» **Text shown**:

A financial market is a complex system in which a large number of traders interact with one another, and also react to information, and determine the ‘best’ price for a given item. The time evolution of the price and the number of transactions of a traded item is generally unpredictable.



The time series indicating the price variation of an item is found to be essentially indistinguishable from a stochastic or random process. Like other complex systems, financial markets are open systems with many interacting subunits, and the subunits interact nonlinearly.


In the study of stock markets, the so-called efficient-market hypothesis serves as a useful benchmark. An efficient market is defined as one in which all the available information is processed instantly when it reaches the market, and in which this fact is immediately reflected in new values of prices of the traded assets. The efficient-market hypothesis (EMH) makes the idealized stipulation that any market is highly efficient in determining the most rational price of a traded item or asset. It was originally formulated in the 1960s. There are two assumptions involved here:
(i) the market is efficient; and
(ii) the behaviour of traders is strictly rational.
As we shall see below, this is only an idealization.

Why does the time series of returns appear to be random? This is because it carries so much information that there are no readily discernible regularities in it. It is, by and large, a 'non-redundant' time series, meaning that the information it carries is almost irreducible, or algorithmically incompressible, for most practical purposes (cf. Part 23). The EMH requires that the concerned time series for market prices has a 'dense' amount of non-redundant information. Since there are limits on the speed and capacity of our computers, a time series carrying this information is almost indistinguishable from a totally random time series. Of course, analysis of the deviation from a totally random time series is a good way of testing the degree of validity of the EMH in a given situation.


Suppose there is good demand for a commodity because of its attractive existing price. Naturally, the price will increase. This will then reduce the demand. And a reduced demand will entail a lowering of the price, and so on, till the demand and the price have reached a state of equilibrium. Thus negative feedbacks tend to stabilize an economy, as per conventional economic theory. This law of diminishing returns implies a single equilibrium point for an economy, and such situations are amenable to analytical control.



By and large, resource-based economic activities (e.g. agriculture and mining) tend to follow the law of diminishing returns. By contrast, knowledge-based parts of an economy are generally governed by the law of increasing returns or positive feedback.


As demonstrated by the pioneering studies of Brian Arthur during the 1990s, positive feedbacks often occur in an economy, with the resultant multiple equilibrium points. Small shifts in the economy can get amplified, rather than smothered out. The economy evolves like any open, nonlinear complex system. There can be multiple bifurcations in phase space, and it is difficult to predict which bifurcation branch will be chosen by the market forces. What is more, once the random events select a particular branch or path in phase space, the choice tends to get locked-in, regardless of the advantages of the alternatives.

An example is the history of the VCR industry. The market started out with two competing formats, VHS and Beta, selling at about the same price. (It appears, in hindsight, that Beta was technically superior.) In the beginning there were increasing returns for each format, as their market shares increased. For example, a large number of VHS recorders in the hands of consumers motivated the vendors to stock more prerecorded tapes in the VHS format. This encouraged more people to buy VHS recorders. The same law of increasing returns operated for the Beta format also. In the beginning there were fluctuations in the fortunes of the two competing brands, attributable to factors such as external circumstances, ‘luck’, and corporate manoeuvring. Then, perhaps by chance, increasing returns on early gains by VHS (reduced production costs per unit on increased volumes of production) tilted the game in favour of VHS, driving the other technology out of the market. This is something which could not have been predicted in the beginning.

» **Material provided**:
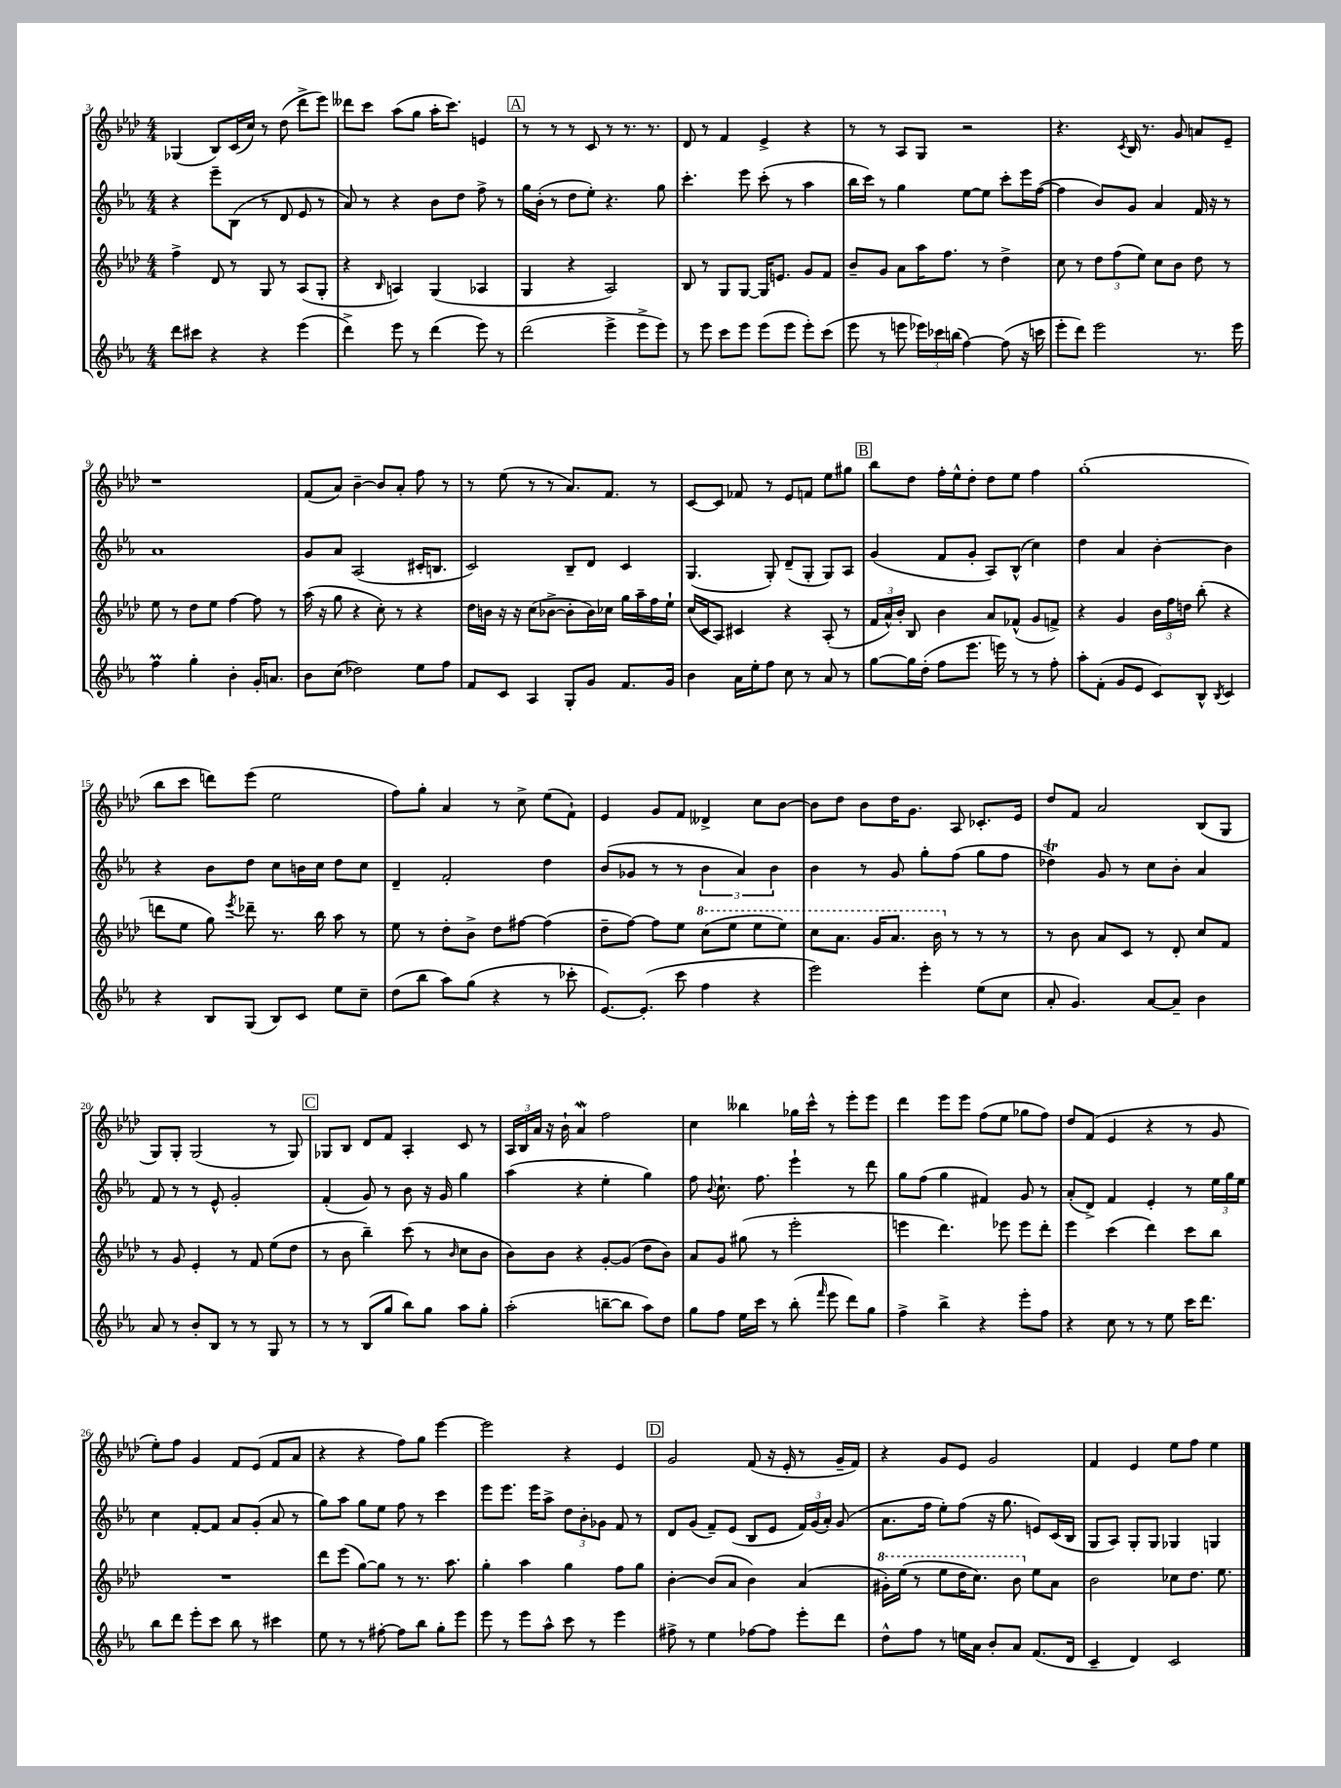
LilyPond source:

» **Job A**: From the passage on financial markets, print the portion that begins at the words "As demonstrated by" and stops after the words "of the alternatives.".
» **Job B**:
Answer these questions using the passage on financial markets:
(i) In what decade was the efficient-market hypothesis originally formulated?
(ii) With which two formats did the VCR market start out?
(iii) Which two resource-based economic activities are given as examples of following the law of diminishing returns?
» **Job C**: List every factor to which the passage on financial markets attributes the early fluctuations in the fortunes of the two competing VCR brands.

» **Full answer A**:
As demonstrated by the pioneering studies of Brian Arthur during the 1990s, positive feedbacks often occur in an economy, with the resultant multiple equilibrium points. Small shifts in the economy can get amplified, rather than smothered out. The economy evolves like any open, nonlinear complex system. There can be multiple bifurcations in phase space, and it is difficult to predict which bifurcation branch will be chosen by the market forces. What is more, once the random events select a particular branch or path in phase space, the choice tends to get locked-in, regardless of the advantages of the alternatives.

» **Full answer B**:
(i) The 1960s.
(ii) VHS and Beta.
(iii) Agriculture and mining.

» **Full answer C**:
- External circumstances
- 'Luck'
- Corporate manoeuvring